落書き帳には、2003年の
2県にまたがる島で登場した取揚島。
小さな無人島ですが、その南西部が岡山県の飛地とも思われるために
[41400]などで話題になりました。
戦後の1955/3/1、国鉄山陽本線のバイパス・赤穂線が播州赤穂から日生(ひなせ)まで延長開業し、「備前福河」駅が開業しました。当時の所在地・岡山県和気郡福河村大字
福浦の中で「村名」に由来する駅名ですが、「福河」とは明治合併における「
福浦村と寒河(そうご)村」とを組合せた合成地名でした。
実はこの福河という村名、駅が開業した月の末日(1955/3/31)には日生町との昭和合併で消滅します。

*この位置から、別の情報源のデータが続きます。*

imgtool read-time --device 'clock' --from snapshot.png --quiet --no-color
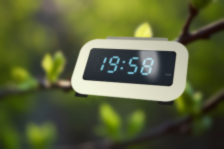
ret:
19:58
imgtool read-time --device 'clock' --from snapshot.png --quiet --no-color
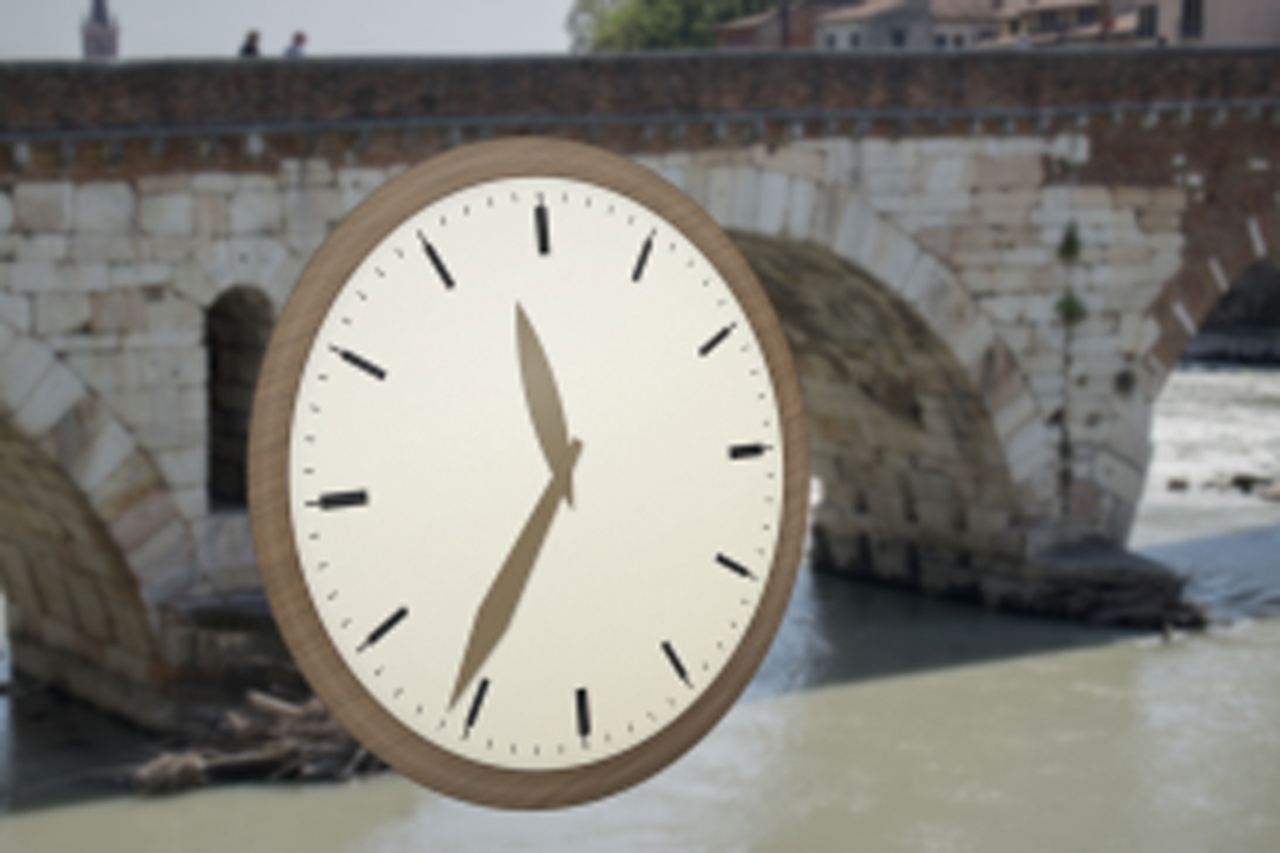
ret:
11:36
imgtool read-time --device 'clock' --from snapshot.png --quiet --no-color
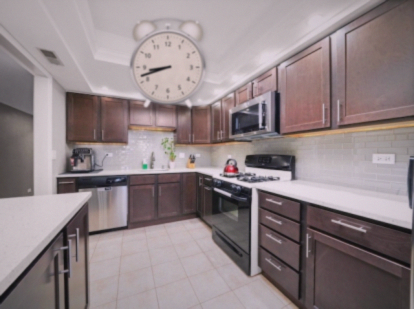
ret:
8:42
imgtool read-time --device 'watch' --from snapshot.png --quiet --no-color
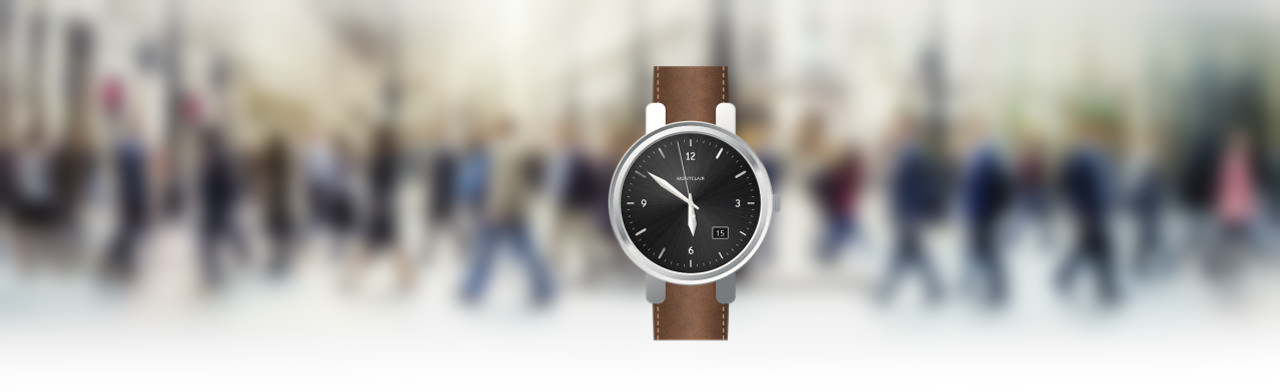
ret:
5:50:58
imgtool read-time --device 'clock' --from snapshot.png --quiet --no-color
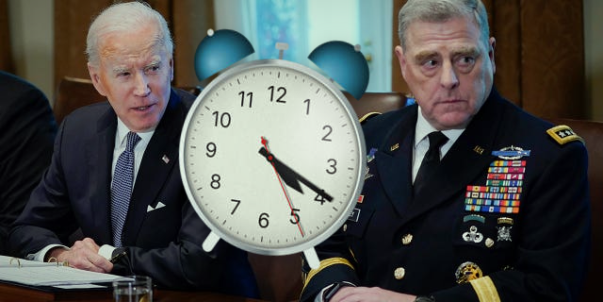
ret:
4:19:25
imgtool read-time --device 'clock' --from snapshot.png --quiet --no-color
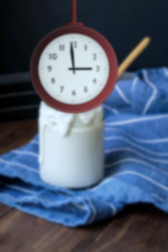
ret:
2:59
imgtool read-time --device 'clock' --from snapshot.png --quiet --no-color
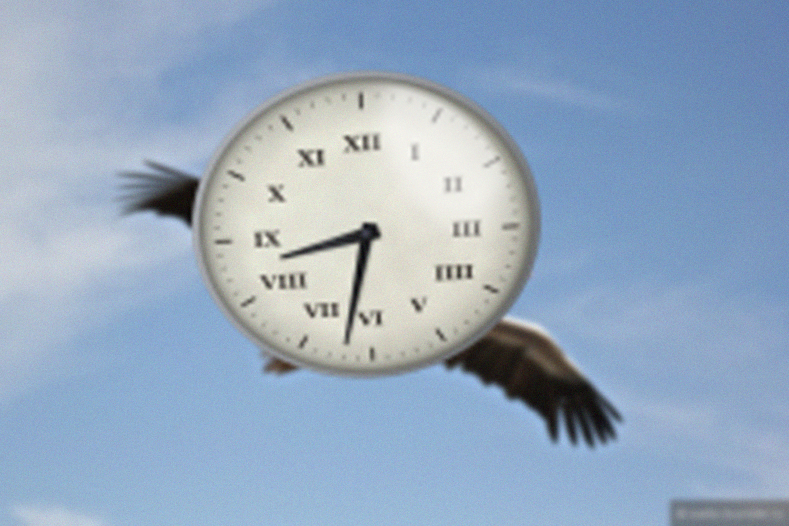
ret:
8:32
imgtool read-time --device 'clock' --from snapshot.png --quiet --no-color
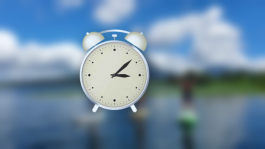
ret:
3:08
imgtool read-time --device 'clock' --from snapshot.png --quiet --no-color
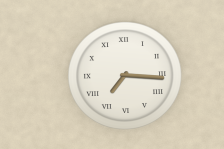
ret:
7:16
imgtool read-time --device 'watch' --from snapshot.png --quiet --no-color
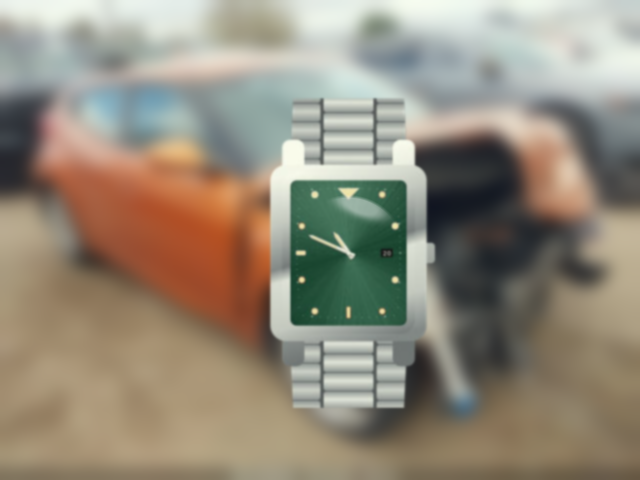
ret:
10:49
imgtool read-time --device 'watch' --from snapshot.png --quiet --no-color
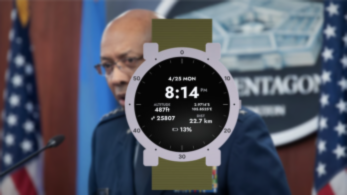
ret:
8:14
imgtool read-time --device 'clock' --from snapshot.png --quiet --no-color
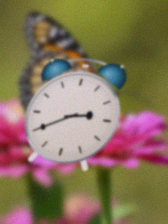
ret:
2:40
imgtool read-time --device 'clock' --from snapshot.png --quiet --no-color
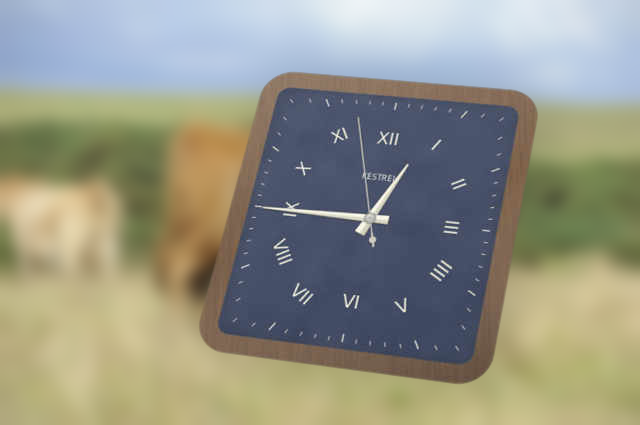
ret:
12:44:57
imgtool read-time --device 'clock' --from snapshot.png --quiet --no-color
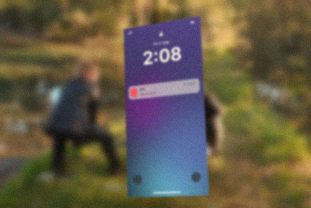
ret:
2:08
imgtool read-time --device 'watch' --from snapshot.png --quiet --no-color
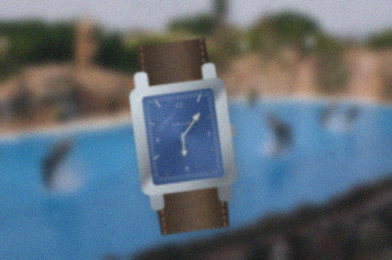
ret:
6:07
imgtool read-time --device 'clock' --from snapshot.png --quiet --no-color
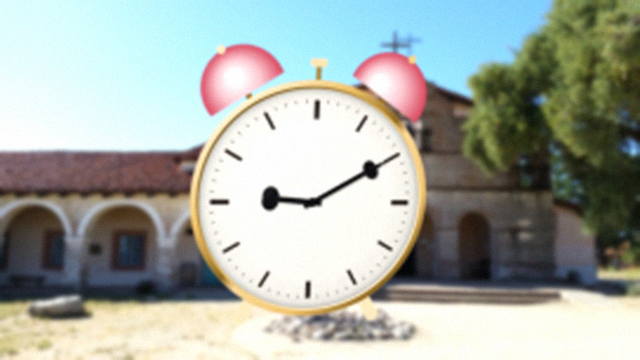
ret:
9:10
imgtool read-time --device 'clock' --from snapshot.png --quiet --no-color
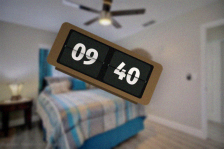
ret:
9:40
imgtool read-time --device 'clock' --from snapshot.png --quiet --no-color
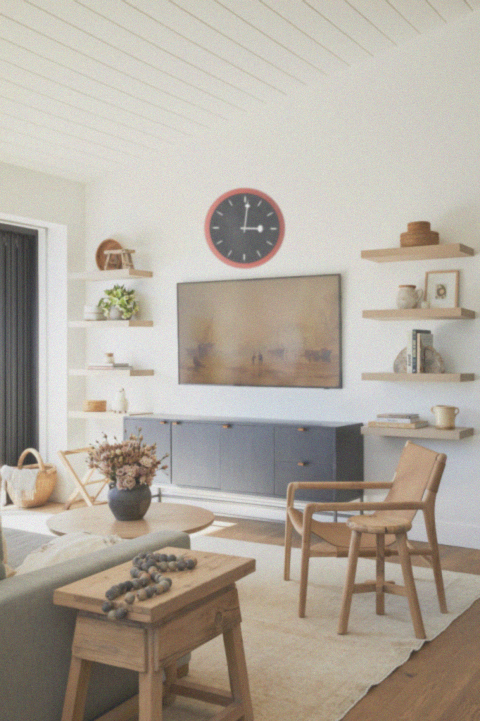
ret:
3:01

行政関係者としては明治以来の村名を駅名に残したかったのかもしれません。しかし、江戸時代の旧村名、そして明治合併以来の大字名として住民が使ってきた「
福浦」を駅名にした方がよかったかも?
そんなことを考えたのは、1963/9/1に、本土部分の
福浦集落(明治合併前の旧・岡山県和気郡
福浦村)ぐるみで、岡山県和気郡日生町から兵庫県赤穂市への境界変更が行なわれたからです。この境界変更の結果、
「備前」なのに兵庫県
という違和感のある状態になりました
[46914]。
…でも、違和感の由来は「福河駅」ではなくて「備前」を冠したことでした。備前を冠した理由は謎。
それはさておき、
変遷情報岡山県では見ることができませんが、変遷情報兵庫県の
詳細を見ると、境界変更対象地域は「日生町大字
福浦の区域(【中略】を除く。及び
福浦地先海面のうち【後略】)」と記されており、
昭和38年自治省告示第106号により確認することができます。
実は、私としては【中略】の部分に記された多数の地名に注意を払っておらず、
[95311]以降の
福浦スレッドから脱落しています。
その後、Nさん、YTさん、ekinenpyouさんからの情報もありました。皆さんの記事により、鹿久居島の一部が
福浦に含まれていたことを含め、「備前
福浦」の範囲は、私が最初に考えていたような単純なものでないことを認識しました。
そして、最新の記事
[95394]に記されていた 下記2件の資料を拝見して、ふと気がついたのは、A「土地に係る字の区域・名称」とB「住所表示」との違いです。
A
岡山県告示H17-214 2コマ【備前市成立時(2005/3/22)】
B
新市の住居表示
前者Aは土地に係るものであり、居住者の有無に関係なく、すべての土地に適用される。
合併前の字:和気郡吉永町吉永中→【合併日の字】上欄:備前市吉永中→下欄:備前市吉永町吉永中
後者Bは人に係るものであり、居住者の居る土地に限定して適用される。
合併前の住所表示:和気郡吉永町吉永中→新住所表示:備前市吉永町吉永中
この例示に従って考えると:
無人の取揚島については、A「土地に係る字の区域・名称」のみ存在し、岡山県告示H17-214により「大字」という言葉を使わなくなった 備前市日生町
福浦に属する。【住居表示は当然ながら存在せず。】
合併前の字:和気郡日生町大字
福浦→【合併日】上欄:備前市大字
福浦→備前市日生町
福浦
[95394]で存在が確認されたA「字の区域・名称」の第6欄:備前市大字
福浦→備前市日生町
福浦は、「大字」という言葉を使用しなくなったことの他に、遠く東に離れた取揚島まで含めた旧日生町域全部の土地の字名として「日生町」という言葉を冠するようにしたことを示しているようです。
「備前市日生町
福浦」という字に取揚島以外の土地があるか否かは不明です。
しかし、旧日生町の4字名と違ってB住所表記には日生町
福浦がありません。
このことは、たとえ取揚島以外にこの字名の土地があっても、居住地ではないことを示しています。